Quand on demande aux pharmaciens quels sont, selon eux, les leviers de croissance pour la pharmacie d’aujourd’hui, deux réponses fusent : les services aux patients (27,9 %) et l’automédication (26,9 %). Suivis par les génériques (16,4 %), les conditions d’achat (15,4 %) et dans une moindre mesure la parapharmacie (6,1 %). Cette enquête exclusive de Call Medi Call* pour « Le Quotidien du Pharmacien » est emblématique de la métamorphose en cours de la pharmacie d’officine. Il ne fait plus aucun doute que l’image du pharmacien exclusivement dispensateur de médicaments a fait long feu. Place à la différenciation, à la spécialisation, à la valorisation de l’expertise officinale à travers les services aux patients.

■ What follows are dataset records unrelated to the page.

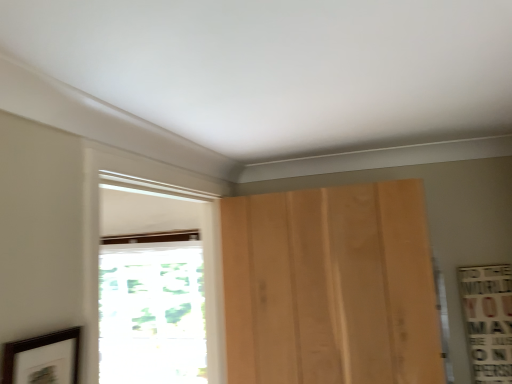
Question: Does transparent glass window at left, which appears as the second window when viewed from the front, have a larger size compared to white wood window at center, the first window from the front?

Choices:
 (A) yes
 (B) no

Answer: (A)

Question: Is transparent glass window at left, which appears as the second window when viewed from the front, outside white wood window at center, the first window from the front?

Choices:
 (A) no
 (B) yes

Answer: (B)

Question: Is white wood window at center, the first window from the front, located within transparent glass window at left, which appears as the second window when viewed from the front?

Choices:
 (A) no
 (B) yes

Answer: (A)

Question: Does transparent glass window at left, which appears as the second window when viewed from the front, have a lesser width compared to white wood window at center, placed as the 2th window when sorted from back to front?

Choices:
 (A) yes
 (B) no

Answer: (B)

Question: Is transparent glass window at left, which is counted as the 1th window, starting from the back, not close to white wood window at center, placed as the 2th window when sorted from back to front?

Choices:
 (A) yes
 (B) no

Answer: (B)

Question: From a real-world perspective, is transparent glass window at left, which is counted as the 1th window, starting from the back, positioned over white wood window at center, the first window from the front, based on gravity?

Choices:
 (A) no
 (B) yes

Answer: (A)

Question: From the image's perspective, is dark brown wooden picture frame at lower left above transparent glass window at left, which appears as the second window when viewed from the front?

Choices:
 (A) yes
 (B) no

Answer: (A)

Question: Does dark brown wooden picture frame at lower left have a lesser height compared to transparent glass window at left, which is counted as the 1th window, starting from the back?

Choices:
 (A) yes
 (B) no

Answer: (A)

Question: Is dark brown wooden picture frame at lower left turned away from transparent glass window at left, which appears as the second window when viewed from the front?

Choices:
 (A) yes
 (B) no

Answer: (B)

Question: Does dark brown wooden picture frame at lower left turn towards transparent glass window at left, which appears as the second window when viewed from the front?

Choices:
 (A) no
 (B) yes

Answer: (A)

Question: Does dark brown wooden picture frame at lower left have a larger size compared to transparent glass window at left, which is counted as the 1th window, starting from the back?

Choices:
 (A) yes
 (B) no

Answer: (B)

Question: From a real-world perspective, is dark brown wooden picture frame at lower left positioned under transparent glass window at left, which is counted as the 1th window, starting from the back, based on gravity?

Choices:
 (A) no
 (B) yes

Answer: (A)

Question: Does light brown wood door at center turn towards white wood window at center, the first window from the front?

Choices:
 (A) yes
 (B) no

Answer: (A)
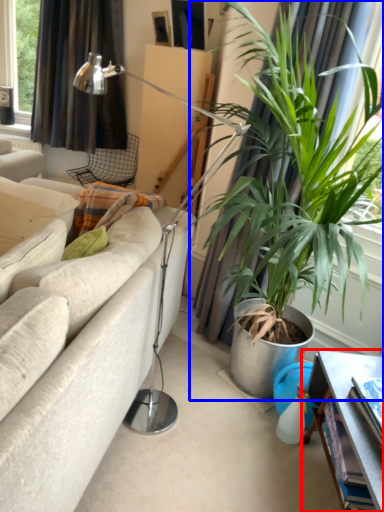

L’évolution du métier n’a jamais cessé, comme le rappelle l’économiste de la santé Jean-Jacques Zambrowski : « Initialement, le pharmacien était celui qui avait le secret des poisons et des simples. Avec le temps, le pharmacien n’a plus été en responsabilité de fabriquer dans son préparatoire les préparations prescrites par un thérapeute ou bien de sa propre composition. Il est devenu le dispensateur de produits industriels élaborés et mis au point par d’autres que lui. Sa valeur s’est peu à peu transférée de la production à l’accompagnement de la délivrance. »
Essoufflement
La profession continue aujourd’hui de s’adapter, que ce soit pour des raisons économiques ou sociétales. Car, effectivement, le pharmacien ne peut plus compter sur le seul médicament remboursé, dont le chiffre d’affaires est en constante régression, pour sortir son épingle du jeu. Ce changement obligatoire est perceptible partout dans le monde ; tous les pays connaissent un essoufflement de leur système de santé, un resserrement des prix avec le virage ambulatoire, notamment pour pouvoir mettre à disposition des traitements innovants très onéreux. « En Suisse, des pharmaciens déclarent qu’ils gagnent davantage d’argent, en termes de marge pas en termes de chiffre d’affaires, par les conseils ou les services qu’ils rendent que par la marge sur les produits », indique Jean-Jacques Zambrowski. Car les attentes des patients ont aussi changé, alors que la désertification médicale s’amplifie, « ils veulent plus de services, plus de choix, plus d’informations, plus d’accompagnement, plus de qualité ». Des besoins d’autant plus prégnants que l’offre évolue également. « Aujourd’hui, il y a des médicaments à très forte valeur ajoutée nécessitant tout un accompagnement autour de la prise en charge de la maladie, qui ne se limite pas aux conseils de bon usage », note l’économiste de la santé.
Bonne santé
« On est passé du lieu de fabrication ou de dispensation des médicaments et de quelques produits annexes à un espace de santé au sens le plus large. On passe de la délivrance de médicaments à la dispensation de services, qui vont du conseil nutritionnel à la livraison à domicile, en passant par toutes sortes de coachings nécessaires au patient. » Et pour Jean-Jacques Zambrowski, c’est une bonne nouvelle. C’est même « une mutation heureuse car la bonne santé ne s’acquiert pas qu’avec des médicaments, mais avec un ensemble de produits et de services ».
Reste au pharmacien à s’engager résolument vers ces leviers de croissance que sont les services aux patients. « On peut imaginer, ajoute Jean-Jacques Zambrowski, que des groupements proposent à leurs adhérents d’avoir accès, pour leur patientèle, à des prestations qui, demain, et dès à présent, seront indispensables dans l’offre de l’espace à la croix verte. » Le pharmacien n’aura d’autre choix que de s’appuyer sur les habituels partenaires de l’officine, donc principalement sur les groupements et les industriels de santé, pour actionner les leviers des services aux patients, de l’automédication, des génériques, de la parapharmacie. L’économiste de la santé est confiant, les pharmaciens passeront cet obstacle avec succès comme ils l’ont fait par le passé. « On avait dit que le tiers payant ne marcherait jamais, les pharmaciens l’ont fait. On avait dit que le générique ne marcherait jamais, les pharmaciens l’ont fait. Sur les 15, 20 ou 25 dernières années, le pharmacien a montré, alors qu’il était réputé être une profession incapable de mutation, qu’il avait su s’adapter. Le défi qui lui est lancé aujourd’hui, c’est que s’il n’évolue pas, il est condamné. »
* Enquête menée du 12 juillet au 22 août 2016 auprès d’un échantillon représentatif de 1 066 pharmaciens.